The 12 prototypes look like prefabricated children's forts--boxes the size of freezers, faced with bright red plastic and grouped in twos and threes on a concrete floor at Pacific Biosciences, a startup in Menlo Park, CA. But the simple exterior of the machines belies the complexity within. Each box houses a small chip packed with thousands of strands of DNA from bacteria or viruses, each strand in a nano-sized well. An enzyme stuck to the bottom of each well speedily builds a corresponding strand, stringing together the bases, or chemical subunits of DNA, that pair properly with those of the original. Each of the four types of bases, represented by the letters A, T, C, and G, is labeled with a different fluorescent marker, which is activated by the reaction that attaches a new base to the strand. Because the machine tracks the reactions as they happen, it can churn out reams of raw data on the sequences of the DNA samples as fast as a built-in camera can record them.
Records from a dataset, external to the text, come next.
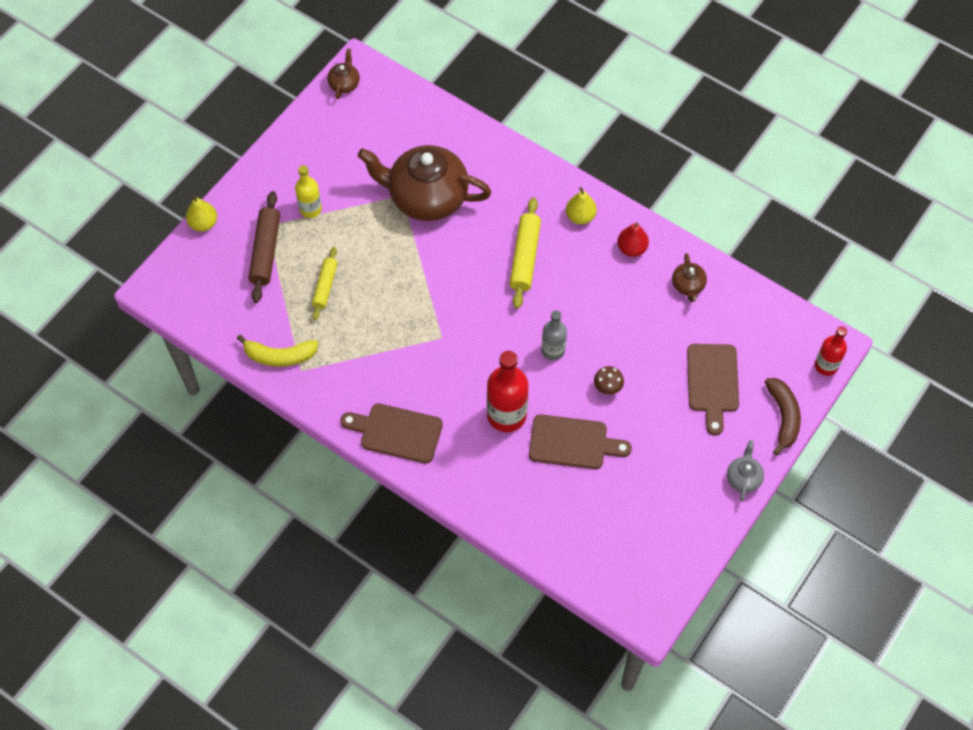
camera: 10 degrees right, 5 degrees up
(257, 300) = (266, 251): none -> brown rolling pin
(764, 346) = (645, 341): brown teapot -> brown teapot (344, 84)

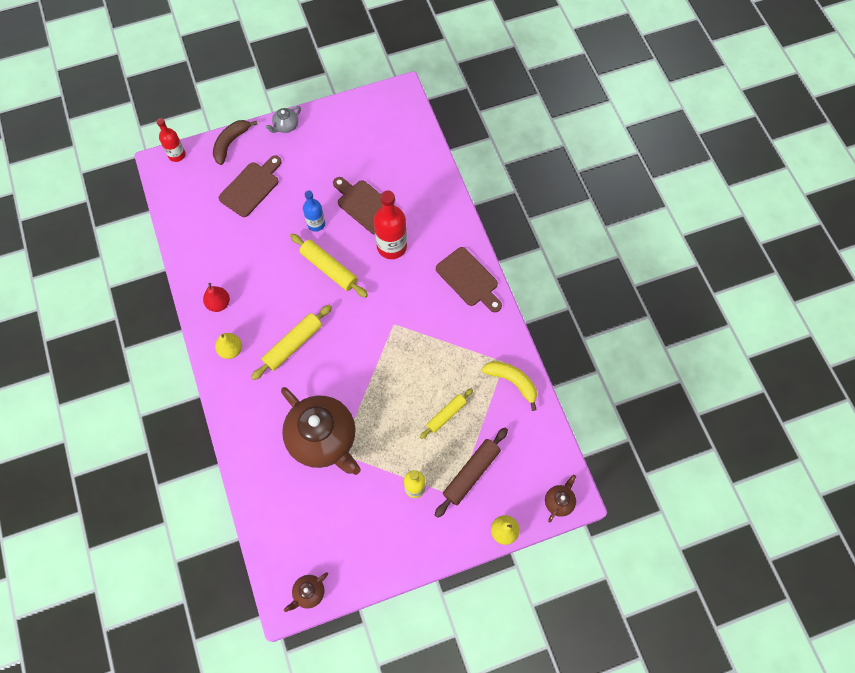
camera: 145 degrees left, 5 degrees up
(553, 350) = (329, 268): grey bottle -> yellow rolling pin
(607, 387) = (316, 224): brown mushroom -> blue bottle
(688, 286) = (207, 255): brown teapot -> brown teapot (559, 501)

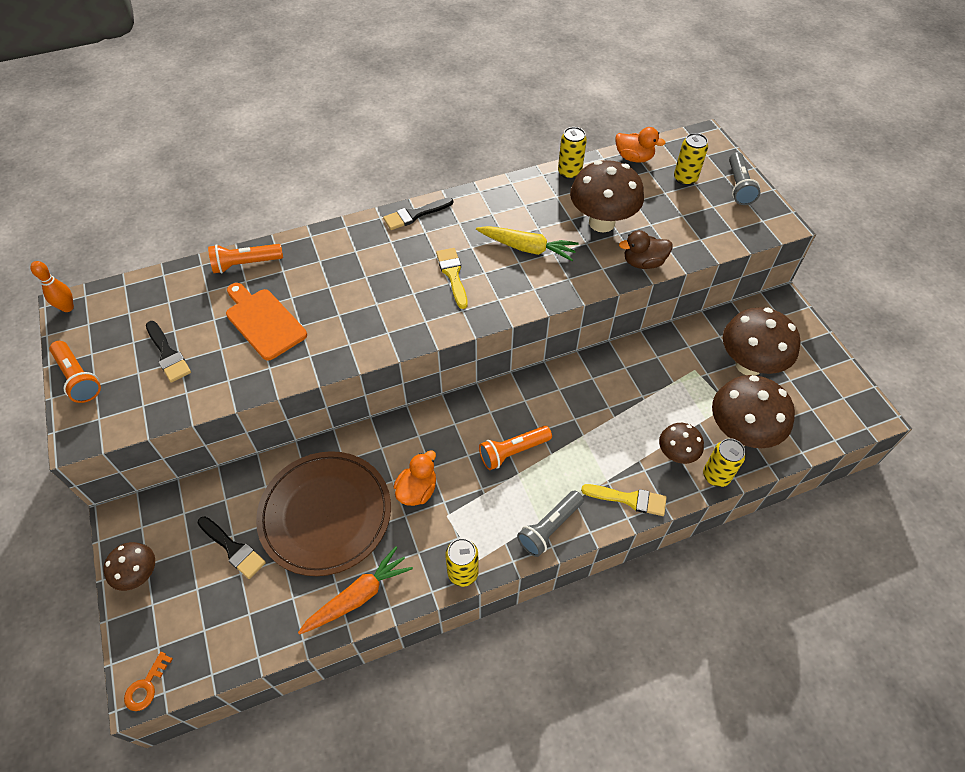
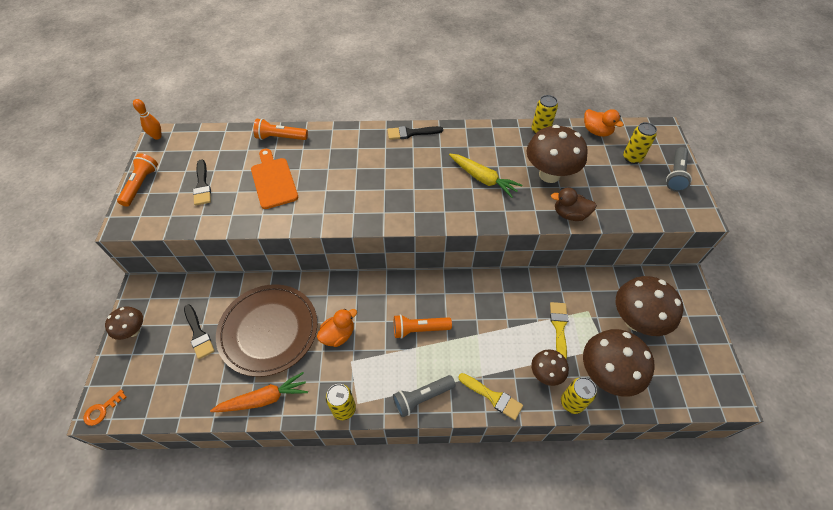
camera: 20 degrees right, 0 degrees up
(78, 378) = (141, 185): orange flashlight -> orange flashlight turned 150 degrees counterclockwise
(452, 274) = (419, 183): yellow brush -> yellow brush (559, 327)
A computer monitor installed next to each machine displays a snapshot of the action taking place. A series of lights scatter across the screen, bursting and fading in quick succession. Each flash lasts just tens of milliseconds, but its color indicates which of the four bases has just been added to a strand of DNA, and its position indicates where. The video must be slowed for viewing: the flashes come too fast for the human eye to process. Computer algorithms convert the pattern of flashes into DNA sequences hundreds to thousands of bases long. Additional algorithms then compare millions of these stretches of DNA, identify sequences that overlap at their ends, and fit the pieces together to capture a complete genome.